New Zealand Misses Own Revenue Targets
March 6, 2012 Taxation in New Zealand
WELLINGTON – Tax revenues in New Zealand are nearly NZD 1 billion below forecast, but the government still believes that the country will reach a budget surplus within 2 years.
As was shown in the latest Financial Statements of the Government of New Zealand released on March 6th, tax revenues in New Zealand for the period of seven months, ending January 31st 2012, were NZD 946 million below forecast, while being NZD 1.1 billion above tax revenues during the same period in the previous year.
According to the Treasury of New Zealand, the lower than forecast tax revenues are a result of unexpectedly weak overall economic activity in New Zealand, which led to lowered collection of all taxes.
For the seven month period, collections of Goods and Service Tax (GST) were down by 4 percent, mainly due to insurance companies in the country making significant payouts for damages incurred in earthquakes throughout the last 12 months.
Revenues from corporate income tax were more than 5.1 percent below forecast, and the Treasury expects that they will continue to remain at relatively low levels until at least the end of the financial year on March 31st.
Collection of personal income tax was 3 percent below the government’s forecasts, reflecting a weaker than expected labor market.

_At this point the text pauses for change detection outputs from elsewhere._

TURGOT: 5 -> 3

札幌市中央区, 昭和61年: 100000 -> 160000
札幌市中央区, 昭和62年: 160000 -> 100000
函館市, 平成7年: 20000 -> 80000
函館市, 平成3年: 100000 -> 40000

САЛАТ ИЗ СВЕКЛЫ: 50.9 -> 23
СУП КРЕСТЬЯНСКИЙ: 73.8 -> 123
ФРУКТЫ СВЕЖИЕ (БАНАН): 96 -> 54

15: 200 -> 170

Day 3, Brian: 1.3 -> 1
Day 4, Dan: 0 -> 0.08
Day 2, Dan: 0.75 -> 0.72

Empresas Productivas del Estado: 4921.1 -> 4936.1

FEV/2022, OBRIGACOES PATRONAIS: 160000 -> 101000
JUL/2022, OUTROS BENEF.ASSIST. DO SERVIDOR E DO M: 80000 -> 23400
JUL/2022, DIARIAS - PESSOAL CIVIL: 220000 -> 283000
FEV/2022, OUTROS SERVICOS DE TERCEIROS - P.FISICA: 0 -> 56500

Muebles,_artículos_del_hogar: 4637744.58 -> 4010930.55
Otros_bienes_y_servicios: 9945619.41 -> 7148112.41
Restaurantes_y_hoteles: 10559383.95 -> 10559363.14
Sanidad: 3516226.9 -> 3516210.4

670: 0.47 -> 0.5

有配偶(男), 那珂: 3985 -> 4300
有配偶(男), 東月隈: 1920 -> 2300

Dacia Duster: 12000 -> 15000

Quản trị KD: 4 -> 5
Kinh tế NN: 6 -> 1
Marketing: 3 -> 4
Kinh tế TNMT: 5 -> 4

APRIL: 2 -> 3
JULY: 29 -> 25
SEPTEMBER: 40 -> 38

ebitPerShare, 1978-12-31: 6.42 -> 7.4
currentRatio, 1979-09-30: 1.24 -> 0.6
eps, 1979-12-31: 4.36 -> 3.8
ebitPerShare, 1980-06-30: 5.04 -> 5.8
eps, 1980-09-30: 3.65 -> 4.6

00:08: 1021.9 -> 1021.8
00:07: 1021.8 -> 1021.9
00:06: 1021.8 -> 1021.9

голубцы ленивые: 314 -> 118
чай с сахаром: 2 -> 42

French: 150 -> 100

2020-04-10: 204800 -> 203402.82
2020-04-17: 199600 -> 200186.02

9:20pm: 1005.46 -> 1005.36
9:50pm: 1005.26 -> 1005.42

Commenting on the results published in the Financial Statements, the Finance Minister of New Zealand Bill English said that the disappointingly low tax collections were offset by a NZD 1.24 billion decrease in government spending. He added that the tax revenue results emphasize the need for the government to maintain strict fiscal discipline in order to fulfill its own goal of reaching a budget surplus by the 2014 – 2015 fiscal year.